+++ PROVIDED RECORDS

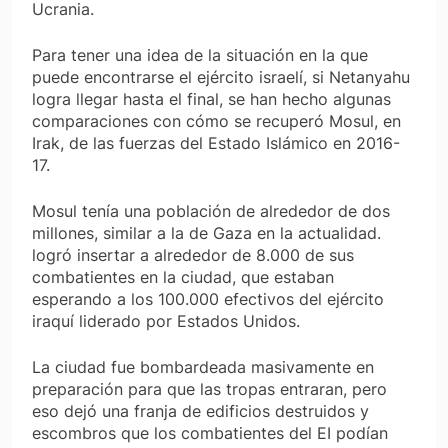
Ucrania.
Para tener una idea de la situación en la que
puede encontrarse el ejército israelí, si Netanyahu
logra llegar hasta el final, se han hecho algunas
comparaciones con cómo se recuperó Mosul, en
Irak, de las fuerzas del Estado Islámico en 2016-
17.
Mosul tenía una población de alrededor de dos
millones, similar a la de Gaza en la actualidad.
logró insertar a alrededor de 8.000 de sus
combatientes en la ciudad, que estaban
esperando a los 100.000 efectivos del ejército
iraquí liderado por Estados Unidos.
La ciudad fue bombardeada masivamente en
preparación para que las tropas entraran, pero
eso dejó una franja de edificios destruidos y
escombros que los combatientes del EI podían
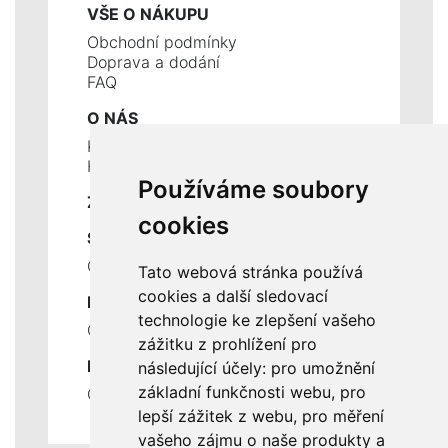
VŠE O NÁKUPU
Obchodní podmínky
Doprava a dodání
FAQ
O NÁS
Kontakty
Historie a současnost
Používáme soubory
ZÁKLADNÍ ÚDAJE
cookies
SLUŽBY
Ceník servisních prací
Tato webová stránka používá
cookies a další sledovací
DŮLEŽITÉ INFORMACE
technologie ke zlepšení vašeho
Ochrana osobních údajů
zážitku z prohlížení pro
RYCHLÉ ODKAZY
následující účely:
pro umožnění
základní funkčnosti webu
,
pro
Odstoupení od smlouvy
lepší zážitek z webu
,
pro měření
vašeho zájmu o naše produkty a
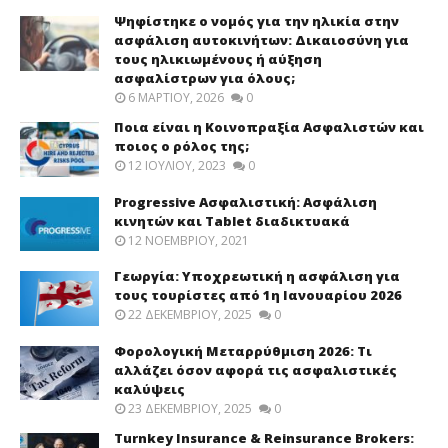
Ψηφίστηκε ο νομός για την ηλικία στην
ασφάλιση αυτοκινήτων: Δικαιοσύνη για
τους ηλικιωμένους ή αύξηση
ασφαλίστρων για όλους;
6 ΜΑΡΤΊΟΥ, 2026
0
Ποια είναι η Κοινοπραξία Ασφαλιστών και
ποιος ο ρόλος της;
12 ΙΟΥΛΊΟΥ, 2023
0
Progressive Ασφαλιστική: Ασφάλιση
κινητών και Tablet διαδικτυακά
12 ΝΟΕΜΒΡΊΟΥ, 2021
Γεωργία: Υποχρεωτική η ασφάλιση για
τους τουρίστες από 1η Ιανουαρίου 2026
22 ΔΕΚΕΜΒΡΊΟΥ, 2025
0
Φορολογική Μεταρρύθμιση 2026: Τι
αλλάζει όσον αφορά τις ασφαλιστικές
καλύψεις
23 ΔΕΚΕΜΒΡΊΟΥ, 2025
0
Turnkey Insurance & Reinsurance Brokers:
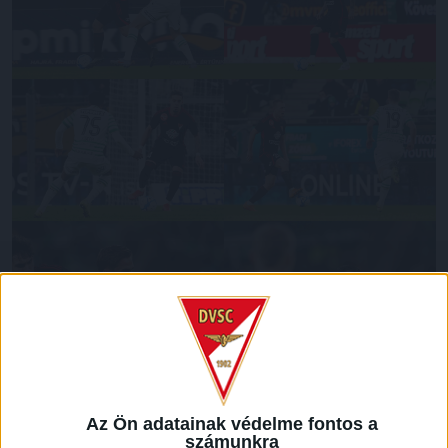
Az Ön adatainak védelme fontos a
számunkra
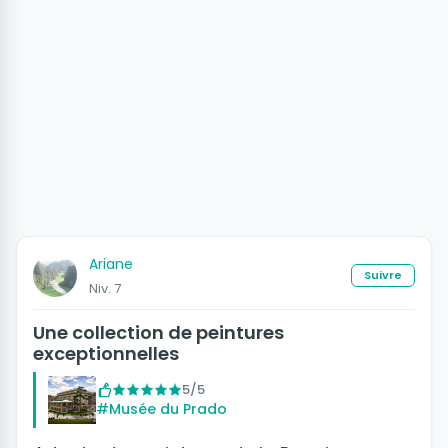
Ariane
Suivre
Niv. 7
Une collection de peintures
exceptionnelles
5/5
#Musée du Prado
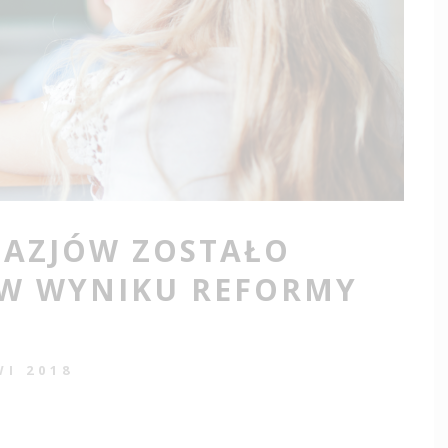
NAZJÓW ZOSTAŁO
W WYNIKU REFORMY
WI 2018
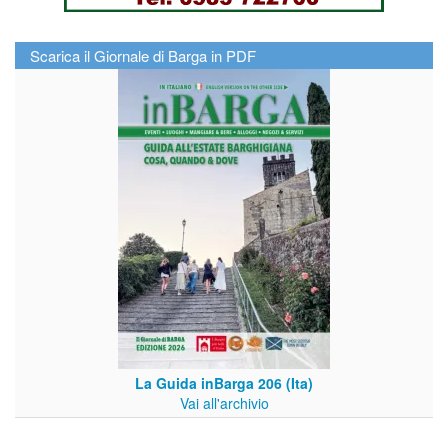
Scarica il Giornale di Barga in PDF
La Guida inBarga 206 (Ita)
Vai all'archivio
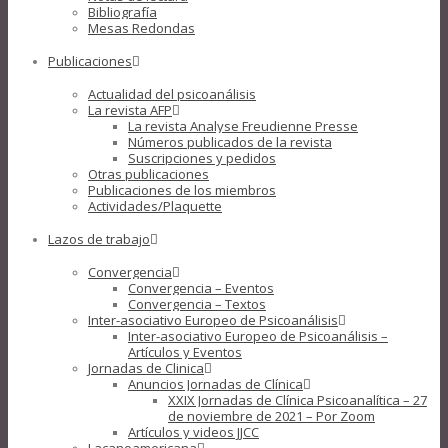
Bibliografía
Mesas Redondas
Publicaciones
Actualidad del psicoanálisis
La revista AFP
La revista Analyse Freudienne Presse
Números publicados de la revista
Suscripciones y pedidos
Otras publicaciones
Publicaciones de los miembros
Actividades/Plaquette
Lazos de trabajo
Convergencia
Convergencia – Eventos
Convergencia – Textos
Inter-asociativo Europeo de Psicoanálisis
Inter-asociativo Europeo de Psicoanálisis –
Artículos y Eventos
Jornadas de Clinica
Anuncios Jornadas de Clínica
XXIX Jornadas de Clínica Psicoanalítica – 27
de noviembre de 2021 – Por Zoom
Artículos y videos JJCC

++++++

WORK INSTRUCTIONS: All lines in the records that contain "Jornadas" are to be copied and returned.

EXERCISE SOLUTION:
Jornadas de Clinica
Anuncios Jornadas de Clínica
XXIX Jornadas de Clínica Psicoanalítica – 27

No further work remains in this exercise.